Criticism of the U.S. Department of Justice’s increased prosecution of leak cases took a twist in May when the Associated Press revealed that authorities obtained two months of phone records from its reporters and editors. The AP called it a “massive and unprecedented intrusion” into newsgathering. Days later, reports surfaced that the government had obtained a search warrant to inspect a Fox News reporter’s email. In July, responding to concern among news organizations, Attorney General Eric Holder Jr. announced revisions to his department’s media guidelines. They included giving advance notice to the press about any subpoena involving information about reporting. “The Department of Justice is firmly committed to ensuring our nation’s security, and protecting the American people, while at the same time safeguarding the freedom of the press,” Holder said.


Millions of employers across the country use criminal background and credit checks to screen job applicants. In two cases, the U.S. Equal Employment Opportunity Commission took aim at the practice, alleging a disparate impact on some minorities. In January, a federal judge in Ohio tossed the EEOC’s suit against education company Kaplan Inc., and in August, a Maryland judge did the same in the agency’s case against Freeman Cos. “A theory in search of facts to support it,” is how U.S. District Judge Roger Titus of the District of Maryland described the case, pointing to a “mind-boggling number of errors” in data from the agency’s expert. Both cases are on appeal. Two other EEOC cases against Dollar General Corp. and BMW are pending in district courts.

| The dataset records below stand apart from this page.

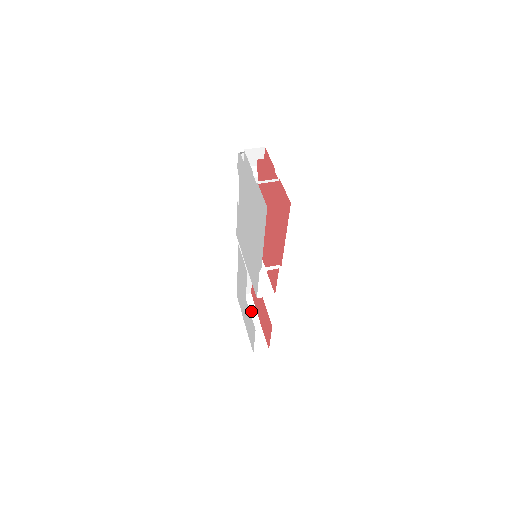
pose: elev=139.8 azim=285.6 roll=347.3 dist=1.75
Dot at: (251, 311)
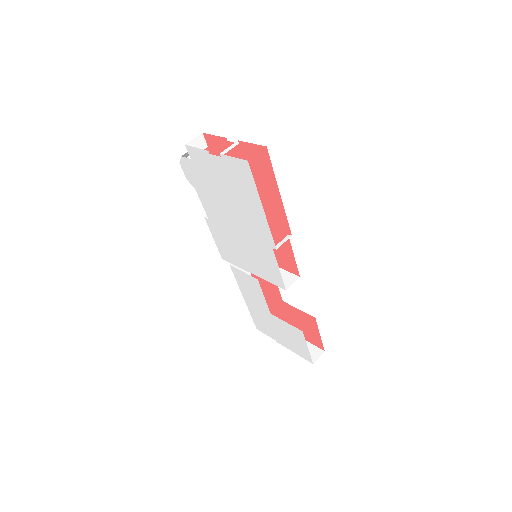
Dot at: occluded
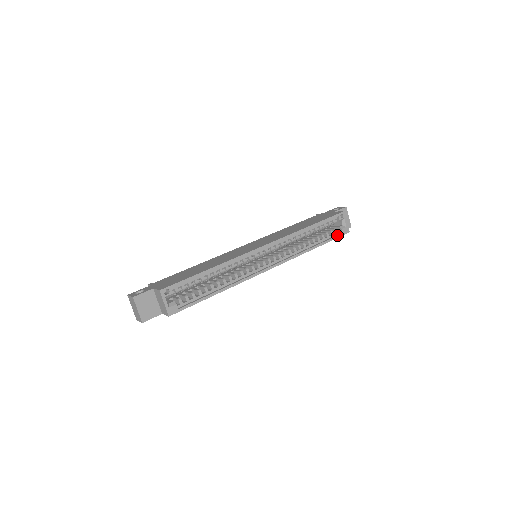
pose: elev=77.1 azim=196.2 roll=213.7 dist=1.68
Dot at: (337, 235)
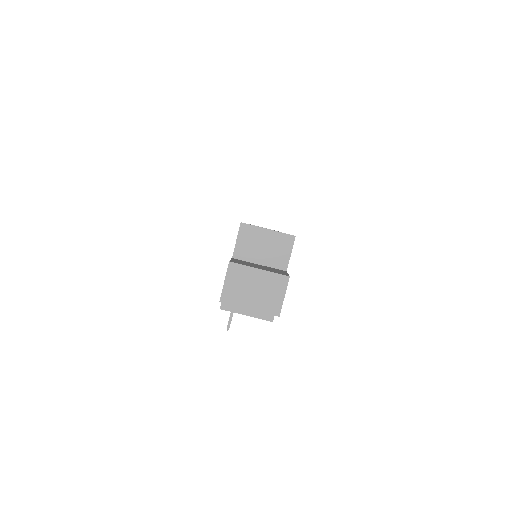
Dot at: occluded
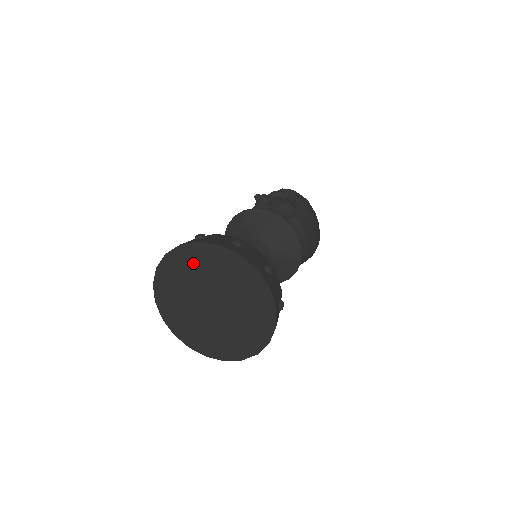
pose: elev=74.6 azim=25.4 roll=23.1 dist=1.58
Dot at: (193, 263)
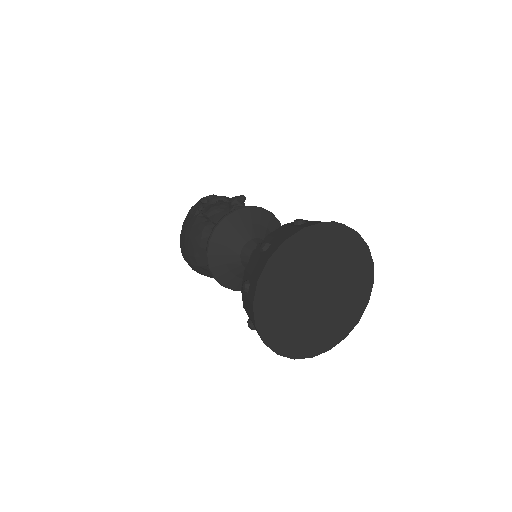
Dot at: (338, 247)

After two years in regulatory limbo, the Consumer Financial Protection Bureau got its first official director when the Senate in June confirmed Richard Cordray, 66-34. It was no mere formality: The Dodd-Frank Act limits the agency’s powers unless a Senate-confirmed director is in place. That didn’t end the legal challenges, which critics claim lacks checks and balances. The first case — now on appeal — by a small Texas bank was dismissed for lack of standing.

A second challenge, by Morgan Drexen Inc., is pending in federal court in California. The bureau has accused the company, which works with law firms to provide debt-relief services to consumers, of charging illegal fees. The company replies that the CFPB is “a super agency uniquely insulated from political accountability” whose structure violates the Constitution.


Hedge fund billionaire Raj Rajaratnam’s top-flight lawyers — including Akin Gump Strauss Hauer & Feld partner Patricia Millett — couldn’t convince a federal appeals court to undo the longest prison sentence yet imposed for insider trading. The U.S. Court of Appeals for the Second Circuit on June 24 upheld Rajaratnam’s conviction — and 11-year prison term — in the face of a challenge rooted in wiretap evidence. Millett said the ruling “involves a significant expansion of the use of wiretaps,” but the en banc Second Circuit refused to review the case. It marked another notch in the belt for U.S. Attorney Preet Bharara and Assistant U.S. Attorney Andrew Fish, who argued the appeal. Fish in April joined Locke Lord in New York as a partner in the white-collar and internal investigations practice.


There’s no quick escape for the Justice Department from the flap over Operation Fast and Furious, a botched gun sting in which federal agents allowed firearms to flow into Mexico. In October, U.S. District Judge Amy Berman Jackson refused to throw out the lawsuit the House Committee on Oversight and Government Reform filed to try to squeeze documents from Main Justice.

Jackson didn’t get to the merits of whether the House — which held Holder in contempt in 2012 over Fast and Furious — is entitled to the information. But she rejected the government’s argument that she has no say in the dispute. “In the Court’s view, endorsing the proposition that the executive may assert an unreviewable right to withhold materials from the legislature would offend the Constitution more than undertaking to resolve the specific dispute that has been presented here,” Jackson wrote. The case could be headed to the U.S. Court of Appeals for the D.C. Circuit in the new year.